If you were creating a registration form to use on the Web, you would want to collect the data in a database. However, using PHP with mySQL or other databases is beyond the scope of this website.
In the last PHP exercise, the Select class may have seemed like an awful lot of code to write for a simple select field. The real value of classes and objects doesn't become apparent until you have reason to reuse the code. So this time, you will expand your user registration form to use several select fields.
Assume that you have good reason to need data about your users' browsing capabilities. Either you want to tune your site, the content of your site concerns these issues, or something similar. Using your select class, you can reuse the class code as often as you like to create select fields.
To build this new version of the registration form, start with the script you wrote for Classes Ex. #1. Add the value of None as the first value in the $browsers array. Write two more arrays: $speeds, including values Unknown, DSL, T1, Cable, Dialup, Other; and $os, including Windows, Linux, Macintosh, Other. (Of course, these could be screen resolution or flash version or any other relevant capability.)
You want data for how the user browses both at home and work. Above the browser select field, add the subheading Work Access, and rename the browser label Primary Browser. (We all know that many people use more than one.) Below that, add labels and select field objects for Connection Speed and Operating System. Next, add the subheading Home Access, with three new select fields corresponding to the ones you created for Work Access.
Since you are using so many objects in this script, it's a good idea to destroy each one after it has done its work. This will free up the memory the object occupied.
When the user hits the submit button, return the user's select field choices in two bulleted lists under the same headings (Work Access, Home Access).
If you completed PHP Classes Ex. #1 and #2, you have now written a working user registration form.
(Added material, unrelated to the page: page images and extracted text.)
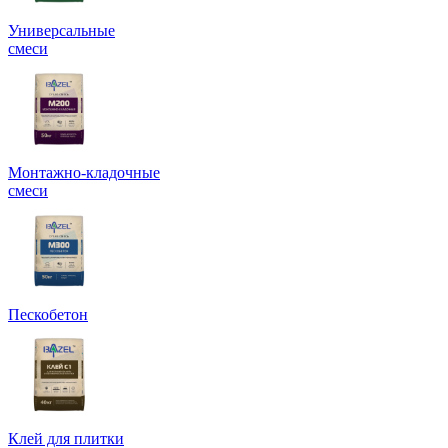
Универсальные
смеси
Монтажно-кладочные
смеси
Пескобетон
Клей для плитки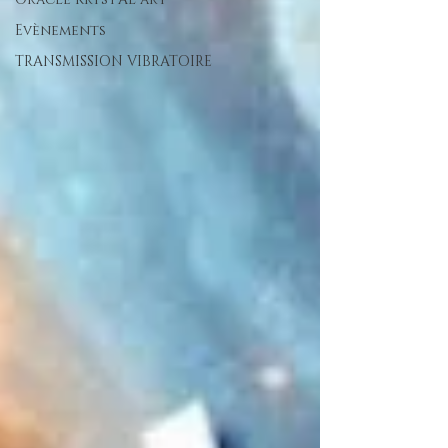
Evènements
TRANSMISSION VIBRATOIRE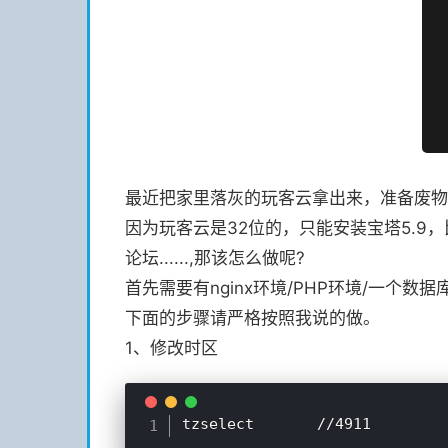
最近把家里落灰的玩客云拿出来，准备废物
因为玩客云是32位的，只能安装宝塔5.9
论坛......,那该怎么做呢?
首先需要有nginx环境/PHP环境/一个数据
下面的步骤请严格按照我说的做。
1、修改时区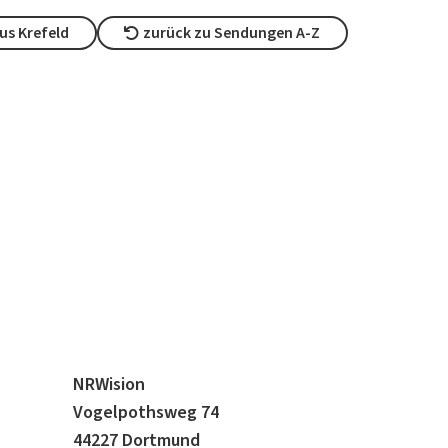
us Krefeld
zurück zu Sendungen A-Z
NRWision
Vogelpothsweg 74
44227 Dortmund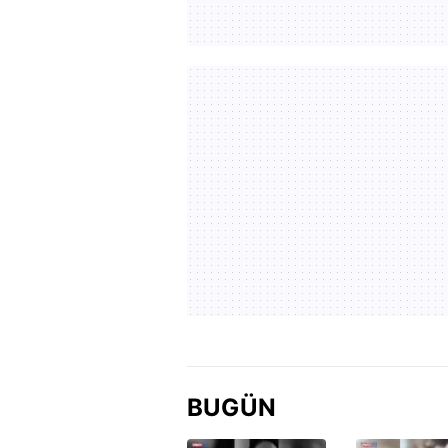
BUGÜN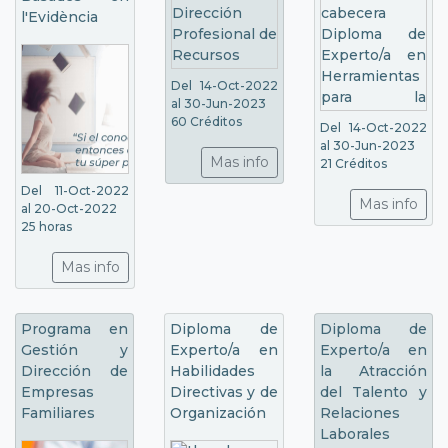
l'Evidència
Del 14-Oct-2022
al 30-Jun-2023
60 Créditos
Del 14-Oct-2022
al 30-Jun-2023
Mas info
21 Créditos
Del 11-Oct-2022
Mas info
al 20-Oct-2022
25 horas
Mas info
Programa en
Diploma de
Diploma de
Gestión y
Experto/a en
Experto/a en
Dirección de
Habilidades
la Atracción
Empresas
Directivas y de
del Talento y
Familiares
Organización
Relaciones
Laborales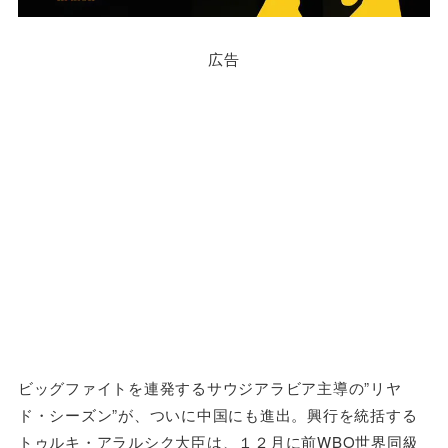
広告
ビッグファイトを連発するサウジアラビア主導の”リヤ
ド・シーズン”が、ついに中国にも進出。興行を統括する
トゥルキ・アラルシク大臣は、１２月に前WBO世界同級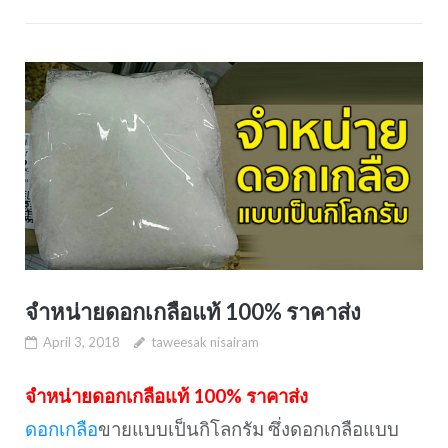
จำหน่ายดอกเกลือแท้ 100% ราคาส่ง
April 3, 2018
taweesak nisairam
จำหน่ายดอกเกลือแท้ 100% ราคาส่ง
ดอกเกลือ
ขายแบบเป็นกิโลกรัม ซึ่งดอกเกลือแบบ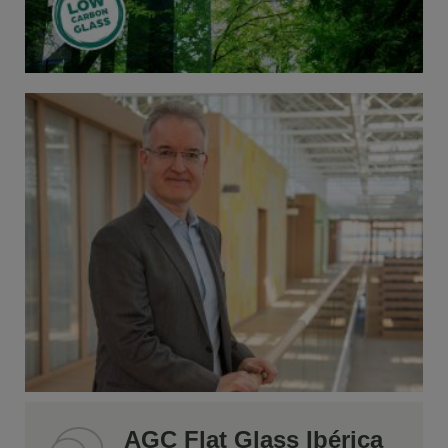
AGC Flat Glass Ibérica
Time to tweak it and make it better.
First of all, it would be preferable to have the message --Select one-- at the top of each select field. Add a line to the makeSelect() method to accomplish this. The value should be No response. You won't need the "None" value at the top of the $browsers array, so delete that. With this change to class Select, you can see how using a class can simplify your work. One line of code, and all the select fields update.
Your user responses won't be very useful without some basic information, so the next task is to make three of the fields required. Above the form, add * Indicates required field. Then add an asterisk to the Name, Username, and Email fields.
Next, add code to validate the data in those three fields. This code will appear in the second half of the script, after you have retrieved data from the $_POST variable. The function empty() will let you know if there is data in the field. To help the user supply missing information, include a back button with the error message. (If you completed Forms Ex. #3, you have already written one of those.)
The email field is a special case. Not only can you check for the presence of data, you can check for an @(at symbol), which would be included in any valid email address. So here the data must satify two conditions to be acceptable. You can use the strpos() function to confirm the presence of the @ character.
Congratulations! You did it. This was the last chapter in our PHP course. You should now be able to create your own applications and tackle all sorts of projects. We hope you enjoyed this book as much as we did writing it. Hopefully you found it useful and you took away some useful concepts and techniques.